Exercise goal
Print the first line of the material below and each line after it, exactly as written, ending with the line that contains "is an image".

----------

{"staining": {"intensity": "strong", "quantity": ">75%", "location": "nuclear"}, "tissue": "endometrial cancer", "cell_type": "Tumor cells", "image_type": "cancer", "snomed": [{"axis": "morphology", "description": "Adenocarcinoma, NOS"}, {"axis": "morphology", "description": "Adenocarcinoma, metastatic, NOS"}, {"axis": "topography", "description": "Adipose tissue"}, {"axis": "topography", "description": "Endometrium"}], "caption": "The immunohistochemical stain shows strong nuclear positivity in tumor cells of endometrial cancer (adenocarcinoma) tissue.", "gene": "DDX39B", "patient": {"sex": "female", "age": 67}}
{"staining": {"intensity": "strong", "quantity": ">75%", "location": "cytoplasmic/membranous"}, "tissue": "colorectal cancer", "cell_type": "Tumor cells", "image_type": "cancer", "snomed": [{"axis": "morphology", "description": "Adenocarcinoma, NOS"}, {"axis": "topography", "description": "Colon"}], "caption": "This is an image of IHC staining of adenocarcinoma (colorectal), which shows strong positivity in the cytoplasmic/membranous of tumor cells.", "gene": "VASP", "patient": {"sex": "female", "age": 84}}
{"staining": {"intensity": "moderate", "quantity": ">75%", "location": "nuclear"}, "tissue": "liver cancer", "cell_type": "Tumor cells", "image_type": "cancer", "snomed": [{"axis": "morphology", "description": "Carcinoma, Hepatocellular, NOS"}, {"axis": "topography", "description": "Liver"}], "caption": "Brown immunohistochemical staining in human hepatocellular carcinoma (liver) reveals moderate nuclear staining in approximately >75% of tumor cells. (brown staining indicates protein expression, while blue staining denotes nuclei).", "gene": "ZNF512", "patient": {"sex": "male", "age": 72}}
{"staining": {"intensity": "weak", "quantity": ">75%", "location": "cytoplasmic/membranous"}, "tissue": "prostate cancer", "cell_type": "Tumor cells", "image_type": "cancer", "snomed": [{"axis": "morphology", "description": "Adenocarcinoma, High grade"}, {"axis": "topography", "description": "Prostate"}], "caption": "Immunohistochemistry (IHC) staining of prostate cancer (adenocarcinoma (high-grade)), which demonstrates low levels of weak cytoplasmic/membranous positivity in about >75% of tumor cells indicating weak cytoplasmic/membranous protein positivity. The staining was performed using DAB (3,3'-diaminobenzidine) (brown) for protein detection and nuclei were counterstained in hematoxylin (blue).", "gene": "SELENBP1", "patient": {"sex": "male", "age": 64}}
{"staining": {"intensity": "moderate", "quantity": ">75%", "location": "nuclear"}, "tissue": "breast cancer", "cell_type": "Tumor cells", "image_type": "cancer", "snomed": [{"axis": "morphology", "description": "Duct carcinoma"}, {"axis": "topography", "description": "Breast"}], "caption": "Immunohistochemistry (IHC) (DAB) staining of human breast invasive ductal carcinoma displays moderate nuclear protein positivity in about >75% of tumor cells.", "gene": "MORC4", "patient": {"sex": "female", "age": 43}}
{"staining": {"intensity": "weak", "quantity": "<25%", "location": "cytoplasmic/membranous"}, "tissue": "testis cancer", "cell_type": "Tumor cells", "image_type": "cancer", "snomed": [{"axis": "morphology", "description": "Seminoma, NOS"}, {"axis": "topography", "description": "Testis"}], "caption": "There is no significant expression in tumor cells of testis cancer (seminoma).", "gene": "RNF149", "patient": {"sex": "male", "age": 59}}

----------

Result below
{"staining": {"intensity": "strong", "quantity": ">75%", "location": "nuclear"}, "tissue": "endometrial cancer", "cell_type": "Tumor cells", "image_type": "cancer", "snomed": [{"axis": "morphology", "description": "Adenocarcinoma, NOS"}, {"axis": "morphology", "description": "Adenocarcinoma, metastatic, NOS"}, {"axis": "topography", "description": "Adipose tissue"}, {"axis": "topography", "description": "Endometrium"}], "caption": "The immunohistochemical stain shows strong nuclear positivity in tumor cells of endometrial cancer (adenocarcinoma) tissue.", "gene": "DDX39B", "patient": {"sex": "female", "age": 67}}
{"staining": {"intensity": "strong", "quantity": ">75%", "location": "cytoplasmic/membranous"}, "tissue": "colorectal cancer", "cell_type": "Tumor cells", "image_type": "cancer", "snomed": [{"axis": "morphology", "description": "Adenocarcinoma, NOS"}, {"axis": "topography", "description": "Colon"}], "caption": "This is an image of IHC staining of adenocarcinoma (colorectal), which shows strong positivity in the cytoplasmic/membranous of tumor cells.", "gene": "VASP", "patient": {"sex": "female", "age": 84}}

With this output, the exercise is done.